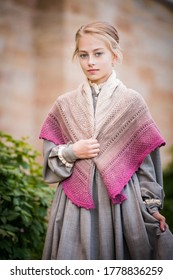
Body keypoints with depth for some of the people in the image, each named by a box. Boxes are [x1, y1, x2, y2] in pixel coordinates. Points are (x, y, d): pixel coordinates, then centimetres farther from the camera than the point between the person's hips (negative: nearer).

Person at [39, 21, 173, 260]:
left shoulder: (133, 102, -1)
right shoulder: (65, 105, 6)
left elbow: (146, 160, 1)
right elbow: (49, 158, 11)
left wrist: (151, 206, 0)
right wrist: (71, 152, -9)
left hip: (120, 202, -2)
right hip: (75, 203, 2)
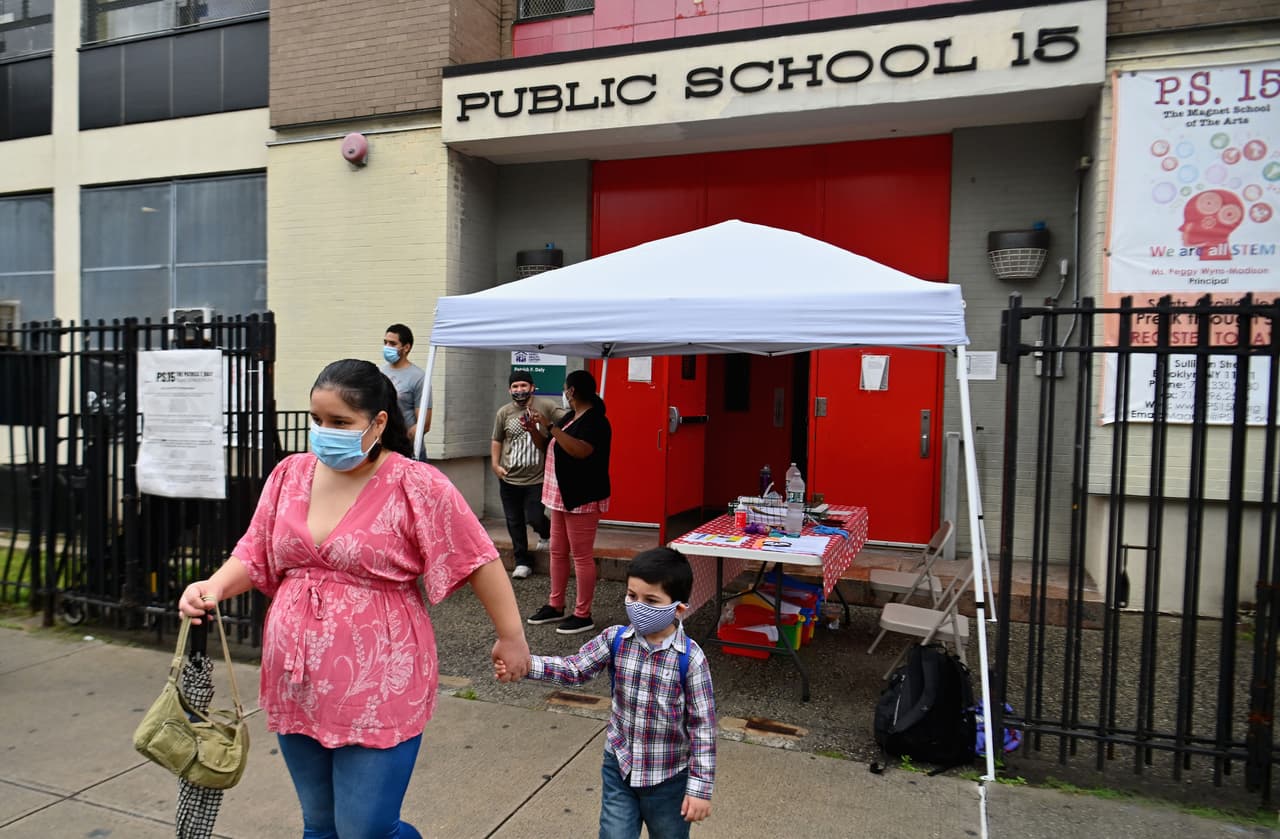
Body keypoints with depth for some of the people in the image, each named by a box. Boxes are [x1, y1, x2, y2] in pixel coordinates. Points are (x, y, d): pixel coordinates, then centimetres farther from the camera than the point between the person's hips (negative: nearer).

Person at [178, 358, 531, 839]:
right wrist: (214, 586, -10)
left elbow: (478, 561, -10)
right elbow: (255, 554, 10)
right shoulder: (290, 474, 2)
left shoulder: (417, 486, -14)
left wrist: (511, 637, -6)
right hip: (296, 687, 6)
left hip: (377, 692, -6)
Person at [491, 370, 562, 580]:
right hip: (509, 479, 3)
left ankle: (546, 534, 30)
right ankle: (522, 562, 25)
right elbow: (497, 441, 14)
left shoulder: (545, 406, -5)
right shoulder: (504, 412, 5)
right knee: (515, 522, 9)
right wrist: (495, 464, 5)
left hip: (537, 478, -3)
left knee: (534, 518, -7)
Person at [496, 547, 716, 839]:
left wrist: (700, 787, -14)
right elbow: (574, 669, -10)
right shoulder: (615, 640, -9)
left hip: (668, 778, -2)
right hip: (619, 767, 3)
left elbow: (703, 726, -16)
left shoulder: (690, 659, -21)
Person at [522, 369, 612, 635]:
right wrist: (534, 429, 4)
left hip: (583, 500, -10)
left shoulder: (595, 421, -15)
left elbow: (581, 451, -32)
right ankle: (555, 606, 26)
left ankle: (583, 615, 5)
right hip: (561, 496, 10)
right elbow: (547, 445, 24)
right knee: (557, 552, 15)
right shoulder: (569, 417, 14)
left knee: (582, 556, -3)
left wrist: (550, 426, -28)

* **What to work on**
Copy the material above line for line, without changing anything, and leave out the pictures.

* **Response for this exercise**
Body keypoints with depth for some of the people in the image, each named by a box. Boxes are [x1, y1, x2, y2] in pixel coordinates. Points are (x, y, d): pixel coordinates, then centimetres farther from the camera than the point between the person's hips (negative: nearer).

Person at [39, 21, 173, 260]:
left shoulder: (133, 102, -1)
right shoulder: (65, 105, 6)
left elbow: (146, 160, 1)
right elbow: (49, 158, 11)
left wrist: (151, 206, 0)
right wrist: (71, 152, -9)
left hip: (120, 202, -2)
right hip: (75, 203, 2)
Body keypoints with depth for some of the people in the image, each named by a box. Boxes are [x1, y1, x2, y2] in pixel coordinates. Points are (x, y, d): pixel coordinates, then centimetres farther from the camera than the point between the person's hips (negative: nearer).

Person at [178, 358, 531, 839]:
right wrist: (214, 586, -10)
left elbow: (478, 561, -10)
right elbow: (255, 554, 10)
right shoulder: (290, 474, 2)
left shoulder: (417, 486, -14)
left wrist: (511, 637, -6)
right hip: (296, 687, 6)
left hip: (377, 692, -6)
Person at [491, 370, 562, 580]:
right hip: (509, 479, 3)
left ankle: (546, 534, 30)
right ankle: (522, 562, 25)
right elbow: (497, 441, 14)
left shoulder: (545, 406, -5)
right shoulder: (504, 412, 5)
right knee: (515, 522, 9)
right wrist: (495, 464, 5)
left hip: (537, 478, -3)
left knee: (534, 518, -7)
Person at [496, 547, 716, 839]:
left wrist: (700, 787, -14)
right elbow: (574, 669, -10)
right shoulder: (615, 640, -9)
left hip: (668, 778, -2)
right hip: (619, 767, 3)
left elbow: (703, 726, -16)
left shoulder: (690, 659, -21)
Person at [522, 369, 612, 635]:
right wrist: (534, 429, 4)
left hip: (583, 500, -10)
left shoulder: (595, 421, -15)
left elbow: (581, 451, -32)
right ankle: (555, 606, 26)
left ankle: (583, 615, 5)
right hip: (561, 496, 10)
right elbow: (547, 445, 24)
right knee: (557, 552, 15)
right shoulder: (569, 417, 14)
left knee: (582, 556, -3)
left wrist: (550, 426, -28)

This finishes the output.